Destek istiyor: “Gerekiyorsa düzgünce araştırılsın, eve girilsin, çocukların durumu görülsün.” İBB’deki görevli ile görüşerek sorunu çözmeye çalışıyor ama bürokratik süreç oldukça yavaş işliyor. Özellikle Pendik’te belediye çalışanlarının yardım için ev ziyaretleri yaptıklarında kadınların eşyalarını karıştırarak erkek eşyası aradığını, yardıma muhtaç kadınların komşularına eve erkek girip girmediğini sorduğunu da bölgedeki başka kadınlardan öğreniyoruz.
SADAKA DEĞİL İŞ İSTİYOR
Tüm bu sürecini anlatırken kadın, asıl olarak iş istediğini söylüyor. Kars’ta bir mantıcıda çalıştığını iş vereninin ona İstanbul’da bağışçı bulursa kendi işini yapabileceğini, potansiyeli olduğunu söylediğini dile getiriyor. KOSGEB’e bunun için gittiğinde ondan teminat olabilecek bir mal göstermesini istemişler. “Benim böyle bir malım olsa neden gelip buradan yardım isteyeyim?” diye sitem ediyor.
Kadın güvenlik sertifikasına sahip olduğunu ve halihazırda okuduğunu dile getirerek kendini ve çocuklarını geçindirebilmek için asıl olarak bir iş istediğini söylüyor. İş bulabilmek için ‘toplum yararına program’a başvurduğunu öğreniyoruz.

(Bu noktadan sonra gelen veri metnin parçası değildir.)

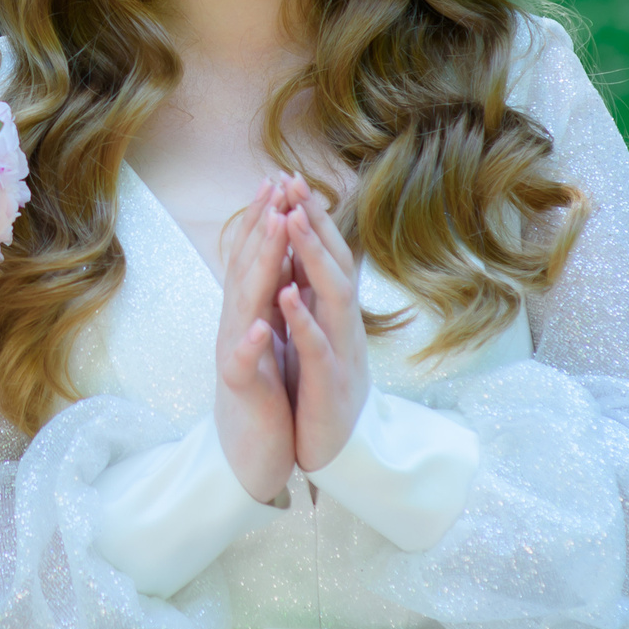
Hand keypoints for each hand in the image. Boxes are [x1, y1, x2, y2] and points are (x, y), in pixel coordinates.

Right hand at [213, 178, 299, 502]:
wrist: (244, 452)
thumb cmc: (261, 390)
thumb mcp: (266, 335)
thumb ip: (266, 297)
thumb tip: (273, 255)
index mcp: (247, 311)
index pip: (255, 257)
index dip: (264, 219)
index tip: (279, 180)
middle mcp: (235, 324)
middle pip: (247, 268)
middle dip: (261, 226)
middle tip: (274, 187)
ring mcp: (235, 353)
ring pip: (244, 304)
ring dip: (259, 266)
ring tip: (274, 232)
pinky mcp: (242, 388)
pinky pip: (245, 364)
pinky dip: (252, 344)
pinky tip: (262, 326)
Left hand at [280, 191, 371, 474]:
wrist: (339, 450)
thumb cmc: (325, 388)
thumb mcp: (318, 335)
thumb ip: (313, 297)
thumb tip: (305, 254)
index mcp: (332, 312)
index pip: (324, 255)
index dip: (311, 217)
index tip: (291, 179)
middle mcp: (342, 323)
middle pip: (333, 262)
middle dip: (314, 222)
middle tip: (295, 182)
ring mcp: (340, 350)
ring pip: (331, 295)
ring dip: (312, 257)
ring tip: (294, 220)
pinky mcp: (329, 383)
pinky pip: (316, 346)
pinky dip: (302, 319)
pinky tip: (287, 295)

Bu programdan bulduğu iş de sigortasız ve asgari ücretin altında maaş alabileceği bir iş. Buraya başvurmadan önce de internetten çeşitli işler aradığını belirten kadın şimdi ev temizliklerine gittiğini söylüyor. Elinde üç tane apartman olduğunu ancak bunları temizleyerek kazandığı paranın 1500 lirayı zor bulduğunu belirtiyor. Bir diğer yandan kadın çalışırken çocukları bırakacak kimsesi olmadığını, iş ararken kendisine en azından öğle aralarında çocukları kontrol edebilmesi için bir vakit bırakılması gerektiğini söylüyor. “Altı yaşından küçük çocukların üzerine kapı kitleyip çıkıyorsun. Ya yangın, doğal gaz kaçağı falan çıksa? Böyle olsa suçlusu yine sensin. Çocukların başına evde bir şey gelsin anne çok sorumsuzdu deniyor. Sanki ben keyfimden evde bırakıyorum çocukları. Bana dediler ki Yuvam İstanbul’a başvur. Bu dosyalar o kadar ağır işliyor ki. 45 gündür daha çocuğuma kreş çıkmadı, ne zaman çıkacak ya da yararlanabilecekler mi bilmiyorum” diyor.